I couldn't entirely see past my disappointment that BioShock's first sequel was more of a remix than anything else, so desperate was I to see a pre-fall Rapture and for dangling plot threads to be resolved. My expectations got the better of me, and I felt BioShock 2 was capable enough but broadly a let-down. With time, I was less admiring of BioShock 1, a game which hits great heights but which is a deeply uneven experience both in combat and plotting. BioShock 2 mightn't ever soar in the same way, but as a start-to-finish shooter it's far better maintained and sustained, as well as complete-feeling. It doesn't try to raise its eyes out of its own central tale or wrap itself in too many mysteries, and succeeds for it. It even manages to be moving, giving humanity, purpose and loss to its protagonist in a way the first game didn't really attempt until too late, and in such a twist-heavy way. It has heart. Bioshock 2 is the best of the BioShock series so far, even if it is entirely dependent on BioShock 1.

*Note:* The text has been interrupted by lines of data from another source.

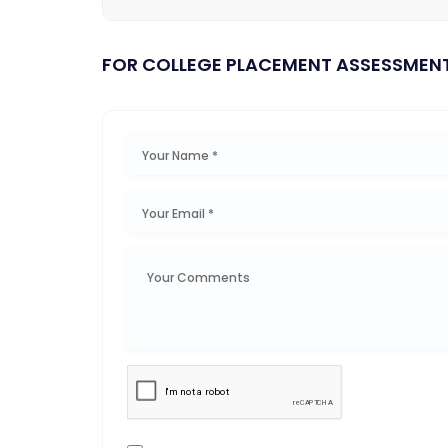
FOR COLLEGE PLACEMENT ASSESSMEN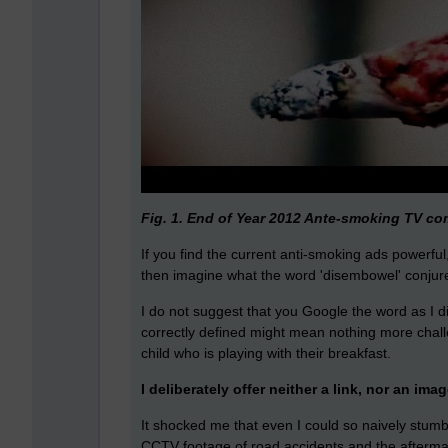
Fig. 1. End of Year 2012 Ante-smoking TV c
If you find the current anti-smoking ads powerful,
then imagine what the word 'disembowel' conjur
I do not suggest that you Google the word as I di
correctly defined might mean nothing more chall
child who is playing with their breakfast.
I deliberately offer neither a link, nor an imag
It shocked me that even I could so naively stumbl
CCTV footage of road accidents and the aftermat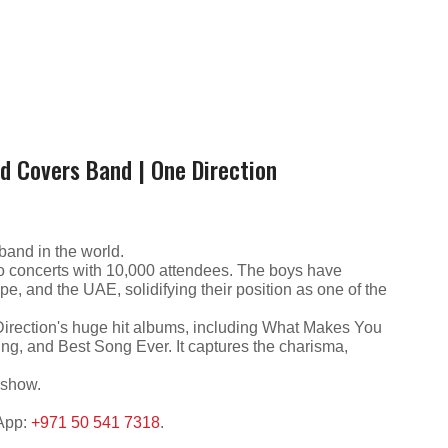
nd Covers Band | One Direction
band in the world.
to concerts with 10,000 attendees. The boys have
e, and the UAE, solidifying their position as one of the
Direction's huge hit albums, including What Makes You
ung, and Best Song Ever. It captures the charisma,
 show.
sApp:
+971 50 541 7318
.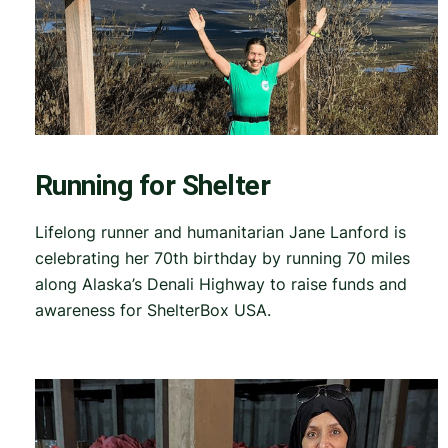
Running for Shelter
Lifelong runner and humanitarian Jane Lanford is
celebrating her 70th birthday by running 70 miles
along Alaska’s Denali Highway to raise funds and
awareness for ShelterBox USA.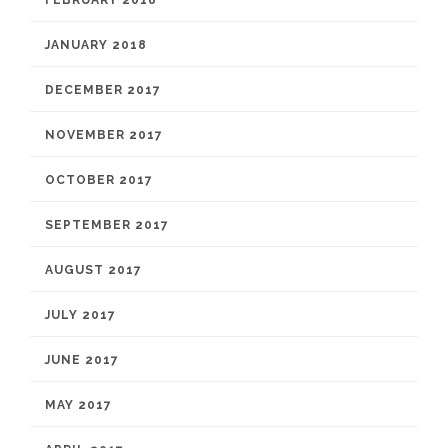
FEBRUARY 2018
JANUARY 2018
DECEMBER 2017
NOVEMBER 2017
OCTOBER 2017
SEPTEMBER 2017
AUGUST 2017
JULY 2017
JUNE 2017
MAY 2017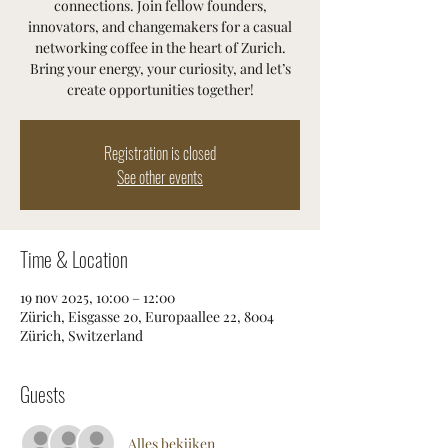
connections. Join fellow founders,
innovators, and changemakers for a casual
networking coffee in the heart of Zurich.
Bring your energy, your curiosity, and let’s
create opportunities together!
Registration is closed
See other events
Time & Location
19 nov 2025, 10:00 – 12:00
Zürich, Eisgasse 20, Europaallee 22, 8004
Zürich, Switzerland
Guests
Alles bekijken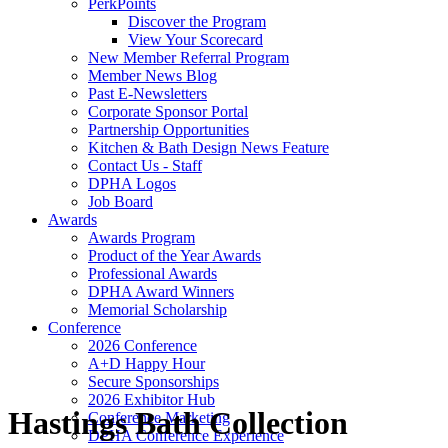
PerkPoints
Discover the Program
View Your Scorecard
New Member Referral Program
Member News Blog
Past E-Newsletters
Corporate Sponsor Portal
Partnership Opportunities
Kitchen & Bath Design News Feature
Contact Us - Staff
DPHA Logos
Job Board
Awards
Awards Program
Product of the Year Awards
Professional Awards
DPHA Award Winners
Memorial Scholarship
Conference
2026 Conference
A+D Happy Hour
Secure Sponsorships
2026 Exhibitor Hub
Hastings Bath Collection
Conference Marketing
DPHA Conference Experience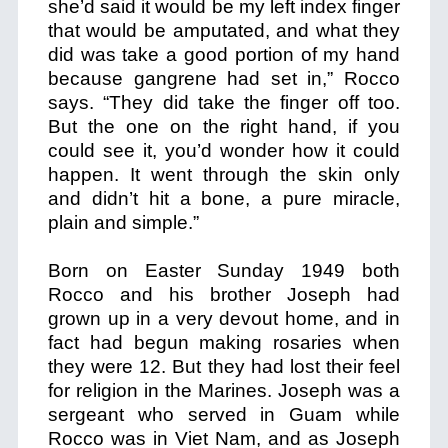
she’d said it would be my left index finger
that would be amputated, and what they
did was take a good portion of my hand
because gangrene had set in,” Rocco
says. “They did take the finger off too.
But the one on the right hand, if you
could see it, you’d wonder how it could
happen.
It went through the skin only
and didn’t hit a bone, a pure miracle,
plain and simple.”
Born on Easter Sunday 1949 both
Rocco and his brother Joseph had
grown up in a very devout home, and in
fact had begun making rosaries when
they were 12. But they had lost their feel
for religion in the Marines. Joseph was a
sergeant who served in Guam while
Rocco was in Viet Nam, and as Joseph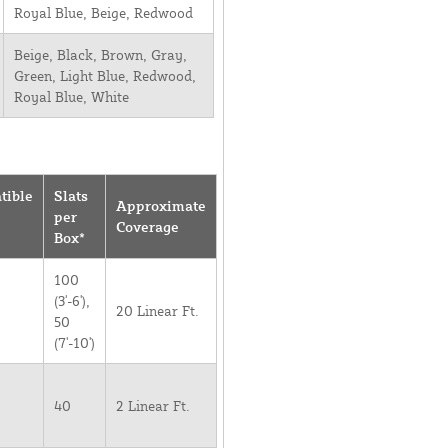
Royal Blue, Beige, Redwood
Beige, Black, Brown, Gray,
Green, Light Blue, Redwood,
Royal Blue, White
tible
Slats
Approximate
per
Coverage
Box*
100
(3'-6'),
20 Linear Ft.
50
(7'-10')
40
2 Linear Ft.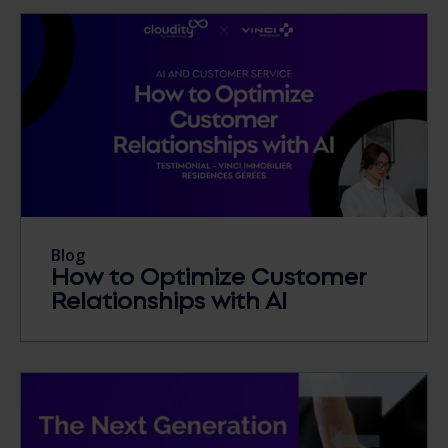
Blog
How to Optimize Customer
Relationships with AI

Every game I've ever given a score to

I don't object to making it clear if a game is good or bad. I could almost deal with a star rating if I really, really had to. But the more granular ratings systems, those which pretend there is real maths rather than gut feeling which goes into the ranking of one game against another, those are the very devil. As well as being inherently unhelpful - is this game worth paying money for or not? - they're just fuel to the undying flames of fanboys and partisans, paralysing writers who have to endlessly compare similar sequels to each other, creating a false sense that there is some great hierarchy of games, that some are born to greatness and others must be put in their place, that platforms matter, that publishers matter, that 'respect' outweighs opinion, that the 'wrong' number is unethical. Is the game any good or not? I hereby apologise to any game I have given a score to during my first decade in this job.